→ **Task 1**: How many lines in the records below contain the word "have"? Reply with the number alone.

→ **Extract**:
The spectrum of soft dileptons was calculated in \cite{Yuan}.
This is one
of very few  {\it physical} problems we know of
where the hard
thermal loop resummation
technique \cite{Pisar} should be used (and was used) at full
length. The spectrum feels the
effects due to quark and gluon interactions in the region
$E_{l^+l^-} \sim
P_{l^+l^-} \sim gT$ ---  the spectrum at larger energies and momenta
is the same as for the gas
of free quarks. One particular source of soft dileptons is
the process
$q^*_\bot \to q^*_\| \ +\ l^+l^-$. The probability of this
process has a
``spike'' for the momentum  of $q_\bot^*$ and $q_\|^*$
coinciding with the
momentum $k^*$ on the longitudinal plasmino dispersive curve
with zero group
velocity. There are just many plasminos at the
vicinity of
this point and the phase space factor provides a singularity
at $E_{l^+l^-}
= \omega_\bot(k^*) - \omega_\|(k^*)$ in the spectrum.
Another spike comes
from the process when a longitudinal plasmino with momentum
$k^*$
annihilates with a longitudinal antiplasmino with the opposite
 momentum to produce a lepton pair with the energy $2\omega_\|(k^*)$.

(Records taken from a dataset)
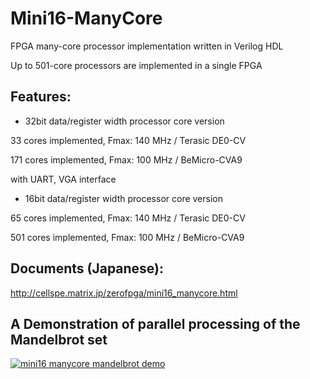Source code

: # Mini16-ManyCore

FPGA many-core processor implementation written in Verilog HDL

Up to 501-core processors are implemented in a single FPGA

## Features:

- 32bit data/register width processor core version

33 cores implemented, Fmax: 140 MHz / Terasic DE0-CV

171 cores implemented, Fmax: 100 MHz / BeMicro-CVA9

with UART, VGA interface

- 16bit data/register width processor core version

65 cores implemented, Fmax: 140 MHz / Terasic DE0-CV

501 cores implemented, Fmax: 100 MHz / BeMicro-CVA9

## Documents (Japanese):

http://cellspe.matrix.jp/zerofpga/mini16_manycore.html

## A Demonstration of parallel processing of the Mandelbrot set

[![mini16 manycore mandelbrot demo](https://img.youtube.com/vi/qd9qpuM_cWg/0.jpg)](https://www.youtube.com/watch?v=qd9qpuM_cWg)
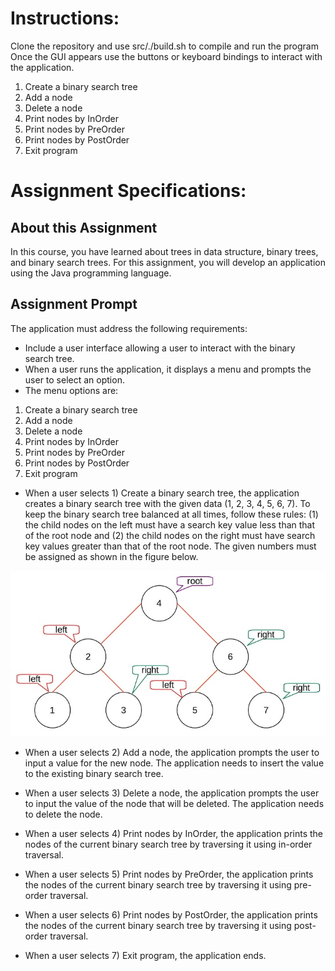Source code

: # Instructions:
Clone the repository and use src/./build.sh to compile and run the program
Once the GUI appears use the buttons or keyboard bindings to interact with the application.
1. Create a binary search tree
2. Add a node
3. Delete a node
4. Print nodes by InOrder
5. Print nodes by PreOrder
6. Print nodes by PostOrder
7. Exit program

# Assignment Specifications:

## About this Assignment
In this course, you have learned about trees in data structure, binary trees, and binary search trees. For this assignment, you will develop an application using the Java programming language.

## Assignment Prompt
The application must address the following requirements:

- Include a user interface allowing a user to interact with the binary search tree.
- When a user runs the application, it displays a menu and prompts the user to select an option.
- The menu options are:
1. Create a binary search tree
2. Add a node
3. Delete a node
4. Print nodes by InOrder
5. Print nodes by PreOrder
6. Print nodes by PostOrder
7. Exit program
- When a user selects 1) Create a binary search tree, the application creates a binary search tree with the given data (1, 2, 3, 4, 5, 6, 7). To keep the binary search tree balanced at all times, follow these rules: (1) the child nodes on the left must have a search key value less than that of the root node and (2) the child nodes on the right must have search key values greater than that of the root node.
The given numbers must be assigned as shown in the figure below.

![diagram](./images/cs201-1-diagram.jpeg "Diagram")


- When a user selects 2) Add a node, the application prompts the user to input a value for the new node. The application needs to insert the value to the existing binary search tree.

- When a user selects 3) Delete a node, the application prompts the user to input the value of the node that will be deleted. The application needs to delete the node.

- When a user selects 4) Print nodes by InOrder, the application prints the nodes of the current binary search tree by traversing it using in-order traversal.

- When a user selects 5) Print nodes by PreOrder, the application prints the nodes of the current binary search tree by traversing it using pre-order traversal.

- When a user selects 6) Print nodes by PostOrder, the application prints the nodes of the current binary search tree by traversing it using post-order traversal.

- When a user selects 7) Exit program, the application ends.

→ **Task 2**: Continue the passage above on the spectrum of soft dileptons, starting right after its final sentence.

→ **Written reply 1**: 2

→ **Written reply 2**:
Unfortunately, in the soft region, the main contribution in
the spectrum is
due to cuts. In other words, the most relevant elementary kinetic
processes are
not  $q^* \to q^* + l^+l^-$ or $q^* + \bar{q}^* \to
l^+l^-$, but rather
$q^* + g^* \to q^* + g^* + l^+l^-$ etc. The spikes actually
have finite
width due to collisional damping of collective excitations
(the issue to be
discussed in the next section), and one can hope to see only
a tiny
resonance on a huge background. Still, such a resonance in
the spectrum
{\it is } an observable effect.


\section{ Damping Mayhem and Transport Paradise.}
\setcounter{equation}0

\subsection{Direct decay.}
In the previous section, we discussed the Landau damping
contribution to
the imaginary parts of polarization operators and,
correspondingly, to
imaginary parts of dispersion laws. It comes from the
kinematic region
$\omega < k$ and is physically related to absorbtion of
ingoing excitations
by thermal quanta like in (\ref{12qg}). However, we did not
say a word about the
contribution of direct decay processes $g^* \to q + \bar{q}$
etc. in the
timelike kinematic region $\omega > k$.

That was with a good reason. On the one-loop level, the
contribution of
decay processes in imaginary parts is nonzero and is of
order $\sim g^2T$.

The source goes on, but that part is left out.